Lo cierto es que nos preocupa el Tíbet porque es fashion, porque tiene grandes y guapísimos amigos en el mundo del celuloide y porque su máximo dirigente, un señor que vive en la India y ejerce de santón, se ha pronunciado por la definitiva liberación de Cataluña. Él ha comprendido como nadie que los castellanos son los chinos del Viejo Continente y nosotros, cómo no, le reímos la gracia. Bien está que todavía nos quede algún resorte moral, pero estaría aún mejor que fuéramos capaces de ejercitarlo con algo de sentido común y libres de la estulticia mediática que hace envidiable la libertad de espíritu y amplitud de miras de un androide.

Si de verdad nos preocupa que una actividad tan loable como el deporte de alta competición se desarrolle en un entorno digno y aceptable, entonces centremos nuestra atención allí donde está el problema: en el Comité Olímpico Internacional. Como cualquier otra organización característica del tejido multilateral que hemos venido creando para tratar de poner orden en este mundo, su vocación es incorporar a todos los estados. Obvio es que la mayor parte de los gobiernos de este mundo son repugnantes y que los abusos están a la orden del día. Caso aparte son las grandes potencias. China y Rusia no sólo no son democracias, sino que además son dos de los cinco miembros de pleno derecho del Consejo de Seguridad. Si el Comité acepta a cualquiera, no nos puede extrañar que sus gobiernos actúen violando la Declaración Universal de los Derechos Humanos, porque esos mismos gobiernos forman parte de la Asamblea General de Naciones Unidas y no sólo no pasa nada porque violen sistemáticamente la citada y encomiable Declaración, es que además se dan el gustazo de decidir lo que es correcto y lo que no lo es. Pueden condenar a una democracia como Israel y proteger a regímenes atroces con la tranquilidad de quien carece de los más mínimos principios.

China era lo que es y hacía lo que hace cuando fue designada sede olímpica ¿Quién protestó entonces? El sistema de selección de sedes no pasa por ningún filtro democrático, por la sencilla razón de que sus miembros no tienen por qué ser democracias. Que las dictaduras no se comporten como democracias parece lo normal.

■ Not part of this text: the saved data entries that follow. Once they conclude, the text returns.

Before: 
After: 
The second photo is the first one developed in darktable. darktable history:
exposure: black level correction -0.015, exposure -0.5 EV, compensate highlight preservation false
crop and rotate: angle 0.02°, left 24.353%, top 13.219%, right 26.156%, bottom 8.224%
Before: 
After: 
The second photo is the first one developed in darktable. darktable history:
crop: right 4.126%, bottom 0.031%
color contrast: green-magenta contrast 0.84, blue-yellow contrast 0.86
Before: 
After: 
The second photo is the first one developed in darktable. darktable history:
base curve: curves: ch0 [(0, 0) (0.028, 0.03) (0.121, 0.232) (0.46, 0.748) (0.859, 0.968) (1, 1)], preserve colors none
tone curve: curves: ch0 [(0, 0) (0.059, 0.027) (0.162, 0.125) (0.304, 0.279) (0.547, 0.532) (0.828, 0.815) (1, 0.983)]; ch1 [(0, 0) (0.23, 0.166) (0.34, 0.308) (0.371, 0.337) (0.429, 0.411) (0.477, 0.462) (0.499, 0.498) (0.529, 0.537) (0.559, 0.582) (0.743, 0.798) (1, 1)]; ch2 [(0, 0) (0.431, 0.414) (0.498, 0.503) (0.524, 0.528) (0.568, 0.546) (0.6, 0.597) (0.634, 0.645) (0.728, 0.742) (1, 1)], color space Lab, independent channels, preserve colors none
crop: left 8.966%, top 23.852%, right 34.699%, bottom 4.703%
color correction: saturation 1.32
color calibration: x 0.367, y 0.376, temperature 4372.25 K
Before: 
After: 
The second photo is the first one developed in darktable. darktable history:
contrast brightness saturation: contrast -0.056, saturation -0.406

La invasión rusa de Afganistán llevó al boicot de los Juegos Olímpicos de Moscú y, de rebote, las de Los Ángeles. Ahora nos planteamos hacer lo mismo con Pekín. Quizás deberíamos tratar de superar espasmos moralizantes, por muy atractivos que sean los ojos de Richard Gere, y establecer criterios de mayor alcance. Podemos disolver el Comité Olímpico, opción muy recomendable, y convocamos uno nuevo en el que sólo tengan cabida las democracias, lo que convertiría el mundo del deporte en una actividad auténticamente elitista. En caso contrario, debemos asumir lo que el actual sistema implica, limitándonos a realizar gestos diplomáticos, en línea con la posición adoptada por Sarkozy. Si optamos por el boicot a Pekín, que de verdad sea un precedente que nos obligue a actuar de igual manera en el futuro, una opción que no tiene cabida en el Comité Olímpico. Bien está que tensemos lo que nos queda de fibra moral, pero mejor aún si además somos capaces de actuar con coherencia.